California’s final regulations will eventually replace emergency rules that have been in place since early last year in the immediate aftermath of the Aliso Canyon incident. In the emergency rules, DOGGR required the state’s gas storage facilities to meet safety and reliability measures, including:

“The emergency regulations, which were re-adopted on July 22, 2016, ensure that protective standards are in place while DOGGR completes the permanent rulemaking process for permanent regulations described in this latest notice,” a DOGGR spokesperson said.

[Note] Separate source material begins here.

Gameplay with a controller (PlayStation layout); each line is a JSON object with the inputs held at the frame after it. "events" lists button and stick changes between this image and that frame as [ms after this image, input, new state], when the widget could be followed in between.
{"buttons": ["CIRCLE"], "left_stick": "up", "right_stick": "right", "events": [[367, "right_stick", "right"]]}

At the start of this year, a state law (SB 887) established a number of significant legal requirements for underground gas storage facilities and mandated that DOGGR’s regulations require that no single point of failure poses an immediate threat of loss of control of fluids, along with requiring detailed specifications for ensuring storage well construction integrity.

Under SB 887, storage well operators are required to undertake “a stringent mechanical integrity testing regime” on all gas storage wells by Jan. 1, 2018, and it includes requirements for providing risk management planning and project data to the state. “The bill also requires that operators develop and maintain employee gas storage well training and mentoring programs,” the DOGGR spokesperson said.

In last Friday’s notification to stakeholders, DOGGR reiterated that SB 887 directed it “to promulgate standards for the design, construction, and maintenance of all gas storage wells in California to ensure that any integrity concerns with a gas storage well are identified and addressed before they can become a threat to life, health, property, the climate, or natural resources.”

DOGGR also noted that the regulations have to be “consistent with and more stringent and comprehensive than” the minimum federal standards, which the federal Pipeline and Hazardous Materials Safety Administration established an interim final rule for in January this year.